Un team internazionale di ingegneri sta completando l’assemblaggio di quello che viene già considerato il braccio robotico più avanzato mai realizzato in Europa. Si chiama Sample Transfer Arm (STA) ed è progettato per affrontare alcune delle operazioni più delicate delle future missioni spaziali verso la Luna e Marte, dove la precisione e l’autonomia saranno fattori decisivi. Il dispositivo può estendersi fino a 2,4 metri e combina 7 gradi di libertà di movimento, 2 telecamere e una rete di sensori avanzati che gli consentono di “osservare” e interpretare l’ambiente circostante. La sua struttura ricalca quella del corpo umano, con articolazioni equivalenti a spalla, gomito e polso, integrando al tempo stesso una sorta di “cervello” di bordo capace di prendere decisioni in autonomia.
A completare il sistema c’è una pinza altamente sofisticata, assimilabile a una mano robotica, in grado di manipolare oggetti con precisione millimetrica. Il vero salto tecnologico, però, è rappresentato dal sensore di forza e coppia: un sistema che permette al braccio di percepire le interazioni fisiche con gli oggetti, distinguendo in tempo reale spinte, trazioni e rotazioni nello spazio tridimensionale. I sensori di posizione integrati nelle giunture consentono inoltre di calcolare con estrema precisione la posizione della punta del braccio in ogni momento. Queste capacità saranno fondamentali per le operazioni spaziali più complesse, come la raccolta di campioni geologici o il supporto diretto alle attività degli astronauti in ambienti estremi.
Il Sample Transfer Arm nasce nell’ambito della campagna congiunta NASA-ESA Sample Return, il programma internazionale dedicato al ritorno sulla Terra di campioni raccolti su Marte, anche grazie al rover Perseverance. In questo contesto, il braccio è stato concepito per trasferire campioni di suolo marziano e supportare le fasi di imballaggio e trasporto verso il nostro pianeta. La sua architettura, tuttavia, è stata pensata fin dall’inizio per essere versatile e riutilizzabile in molteplici scenari, dalla superficie lunare a quella marziana.

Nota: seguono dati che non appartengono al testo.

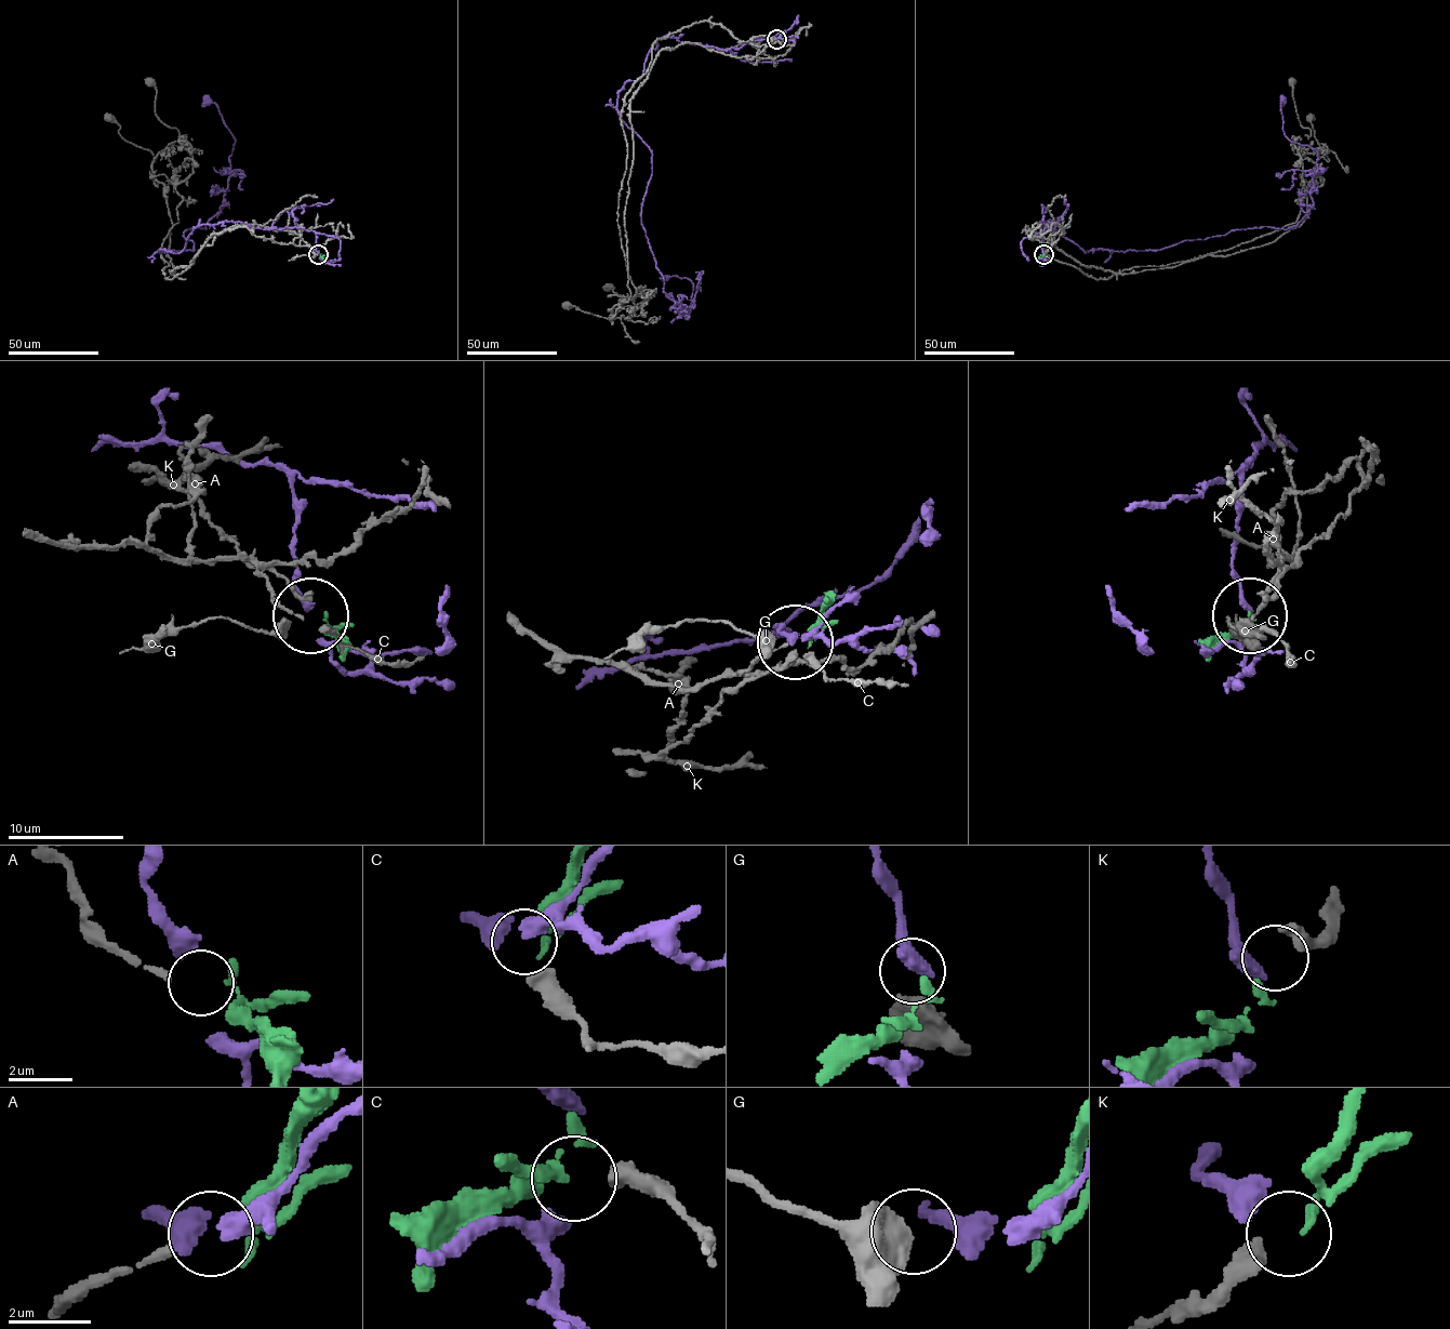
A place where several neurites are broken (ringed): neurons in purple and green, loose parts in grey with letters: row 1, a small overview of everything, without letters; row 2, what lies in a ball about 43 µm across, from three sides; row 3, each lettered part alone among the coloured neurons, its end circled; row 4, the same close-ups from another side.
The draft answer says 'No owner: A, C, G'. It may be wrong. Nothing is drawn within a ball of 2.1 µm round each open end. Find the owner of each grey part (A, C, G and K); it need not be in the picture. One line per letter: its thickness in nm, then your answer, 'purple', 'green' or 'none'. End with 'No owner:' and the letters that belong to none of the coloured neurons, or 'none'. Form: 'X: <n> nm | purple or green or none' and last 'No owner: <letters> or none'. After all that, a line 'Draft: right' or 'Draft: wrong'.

Dietro questo progetto c’è un importante lavoro di collaborazione industriale europea, che attinge a decenni di esperienza nella robotica spaziale. Il sistema viene integrato in Italia dai team della società Leonardo, impegnati a completare l’assemblaggio e la messa a punto del braccio robotico. Le prime prove operative saranno effettuate nelle prossime settimane nello stabilimento di Nerviano, vicino a Milano, dove gli ingegneri simuleranno condizioni spaziali per testarne i movimenti e le capacità operative.
Il consorzio industriale che guida lo sviluppo dello STA include anche GMV e AVS dalla Spagna, Maxon dalla Svizzera, 3D Plus dalla Francia e COMOTI dalla Repubblica Ceca, oltre a fornitori provenienti da Danimarca, Grecia e Germania. Questa rete di competenze evidenzia il crescente impegno europeo verso l’autonomia tecnologica nel settore spaziale.
Più che un semplice braccio robotico, lo STA rappresenta un tassello strategico nella costruzione di sistemi in grado di operare lontano dalla Terra con un alto grado di indipendenza. Le tecnologie sviluppate potrebbero diventare essenziali per le future basi lunari e per le missioni su Marte, dove la distanza dal nostro pianeta renderà indispensabile l’autonomia operativa delle macchine.